What the exercise asks: Update the material from its start through the line containing "夏限定のカラー3種がラインナップ。ネイルからも初めてのグ" by replacing "Nombre" with "Nombre completo", leaving everything else unchanged. Leave the pictures out of your answer.

[[ Entries shown open ]]

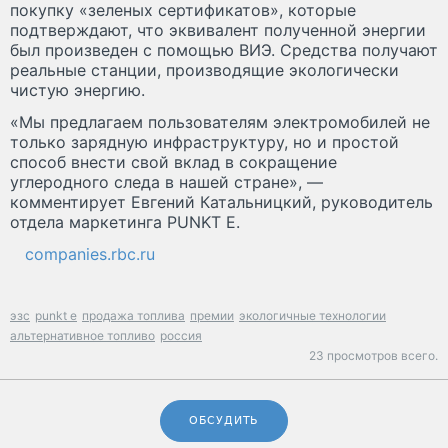
покупку «зеленых сертификатов», которые
подтверждают, что эквивалент полученной энергии
был произведен с помощью ВИЭ. Средства получают
реальные станции, производящие экологически
чистую энергию.
«Мы предлагаем пользователям электромобилей не
только зарядную инфраструктуру, но и простой
способ внести свой вклад в сокращение
углеродного следа в нашей стране», —
комментирует Евгений Катальницкий, руководитель
отдела маркетинга PUNKT E.
companies.rbc.ru
эзс
punkt e
продажа топлива
премии
экологичные технологии
альтернативное топливо
россия
23 просмотров всего.
ОБСУДИТЬ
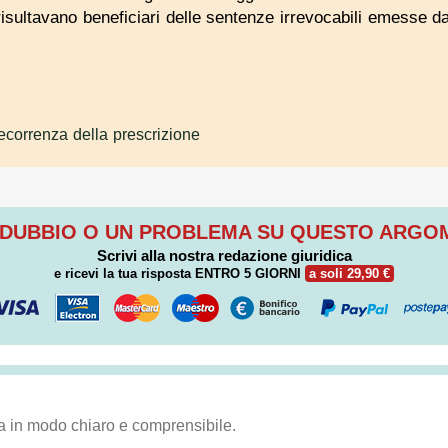
 risultavano beneficiari delle sentenze irrevocabili emesse d
ecorrenza della prescrizione
 DUBBIO O UN PROBLEMA SU QUESTO ARG
Scrivi alla nostra redazione giuridica
e ricevi la tua risposta
ENTRO 5 GIORNI
a soli 29,90 €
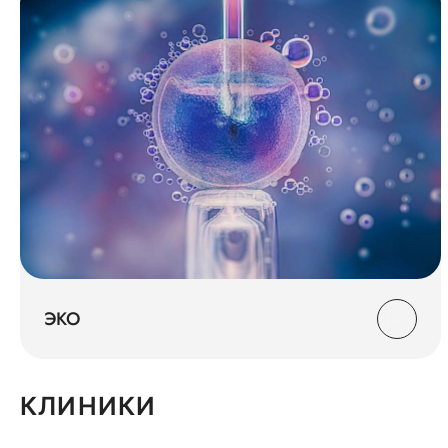
ЭКО
КЛИНИКИ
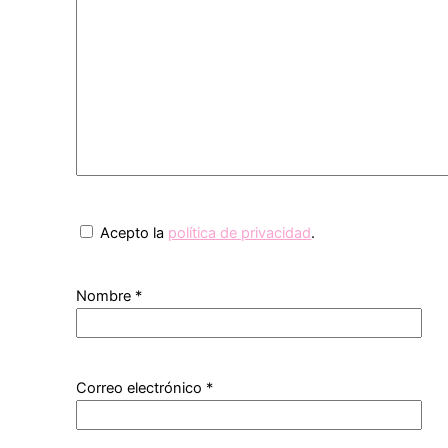
Acepto la
política de privacidad
.
Nombre
*
Correo electrónico
*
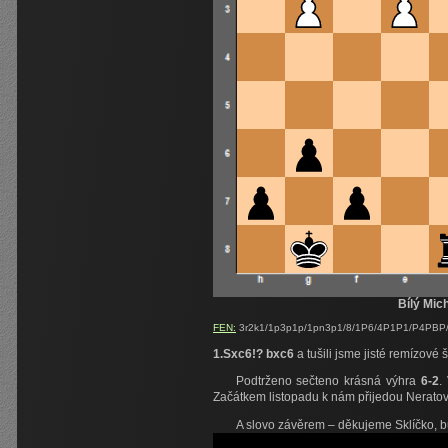
Bílý Mic
FEN:
3r2k1/1p3p1p/1pn3p1/8/1P6/4P1P1/P4PBP/R
1.Sxc6!? bxc6
a tušili jsme jisté remízové
Podtrženo sečteno krásná výhra
6-2
.
Začátkem listopadu k nám přijedou Neratovic
A slovo závěrem – děkujeme Sklíčko, bu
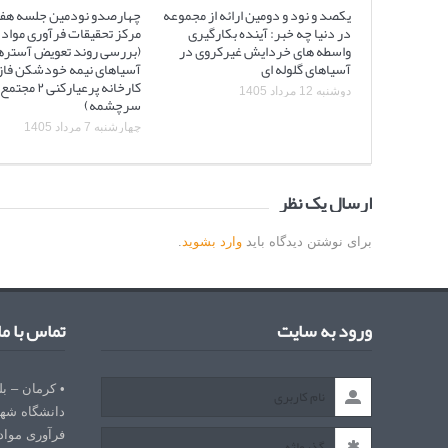
یکصد و نود و دومین ارائه از مجموعه
چهارصدو نودمین جلسه هف
در دنیا چه خبر: آینده بکارگیری
مرکز تحقیقات فرآوری مواد 
واسطه های خردایش غیرکروی در
(بررسی روند تعویض آستره
آسیاهای گلوله ای
کارخانه پرعیارکنی
دوشنبه 12 مرداد 1405
سرچشمه)
چهارشنبه 7 مرداد 1405
ارسال یک نظر
برای نوشتن دیدگاه باید
وارد بشوید
.
ورود به سایت
تماس با ما
• کرمان – ب
دانشگاه شهی
فرآوری مواد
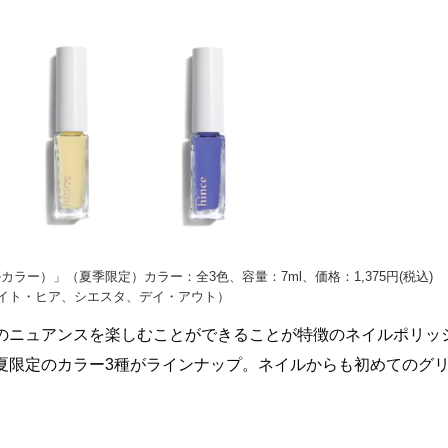
ネイルカラー）」（夏季限定）カラー：全3色、容量：7ml、価格：1,375円(税込)
イト・ヒア、シエスタ、デイ・アウト）
のニュアンスを楽しむことができることが特徴のネイルポリッ
夏限定のカラー3種がラインナップ。ネイルからも初めてのグ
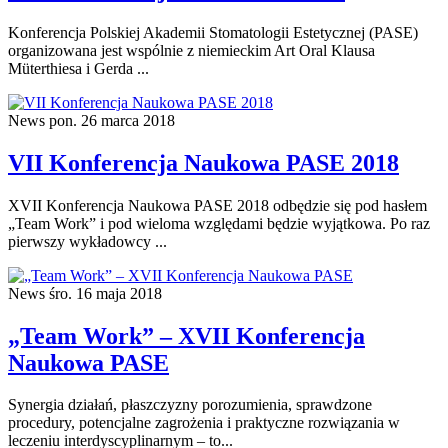
Konferencja Polskiej Akademii Stomatologii Estetycznej (PASE)
organizowana jest wspólnie z niemieckim Art Oral Klausa
Müterthiesa i Gerda ...
News
pon. 26 marca 2018
VII Konferencja Naukowa PASE 2018
XVII Konferencja Naukowa PASE 2018 odbędzie się pod hasłem
„Team Work” i pod wieloma względami będzie wyjątkowa. Po raz
pierwszy wykładowcy ...
News
śro. 16 maja 2018
„Team Work” – XVII Konferencja
Naukowa PASE
Synergia działań, płaszczyzny porozumienia, sprawdzone
procedury, potencjalne zagrożenia i praktyczne rozwiązania w
leczeniu interdyscyplinarnym – to...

[[ Entries shown closed ]]

Answer space:
покупку «зеленых сертификатов», которые
подтверждают, что эквивалент полученной энергии
был произведен с помощью ВИЭ. Средства получают
реальные станции, производящие экологически
чистую энергию.
«Мы предлагаем пользователям электромобилей не
только зарядную инфраструктуру, но и простой
способ внести свой вклад в сокращение
углеродного следа в нашей стране», —
комментирует Евгений Катальницкий, руководитель
отдела маркетинга PUNKT E.
companies.rbc.ru
эзс
punkt e
продажа топлива
премии
экологичные технологии
альтернативное топливо
россия
23 просмотров всего.
ОБСУДИТЬ
 risultavano beneficiari delle sentenze irrevocabili emesse d
ecorrenza della prescrizione
 DUBBIO O UN PROBLEMA SU QUESTO ARG
Scrivi alla nostra redazione giuridica
e ricevi la tua risposta
ENTRO 5 GIORNI
a soli 29,90 €
ЭКО
КЛИНИКИ
Acepto la
política de privacidad
.
Nombre completo
*
Correo electrónico
*
Bílý Mic
FEN:
3r2k1/1p3p1p/1pn3p1/8/1P6/4P1P1/P4PBP/R
1.Sxc6!? bxc6
a tušili jsme jisté remízové
Podtrženo sečteno krásná výhra
6-2
.
Začátkem listopadu k nám přijedou Neratovic
A slovo závěrem – děkujeme Sklíčko, bu
یکصد و نود و دومین ارائه از مجموعه
چهارصدو نودمین جلسه هف
در دنیا چه خبر: آینده بکارگیری
مرکز تحقیقات فرآوری مواد 
واسطه های خردایش غیرکروی در
(بررسی روند تعویض آستره
آسیاهای گلوله ای
کارخانه پرعیارکنی
دوشنبه 12 مرداد 1405
سرچشمه)
چهارشنبه 7 مرداد 1405
ارسال یک نظر
برای نوشتن دیدگاه باید
وارد بشوید
.
ورود به سایت
تماس با ما
• کرمان – ب
دانشگاه شهی
فرآوری مواد
ネイルカラー）」（夏季限定）カラー：全3色、容量：7ml、価格：1,375円(税込)
イト・ヒア、シエスタ、デイ・アウト）
のニュアンスを楽しむことができることが特徴のネイルポリッ
夏限定のカラー3種がラインナップ。ネイルからも初めてのグ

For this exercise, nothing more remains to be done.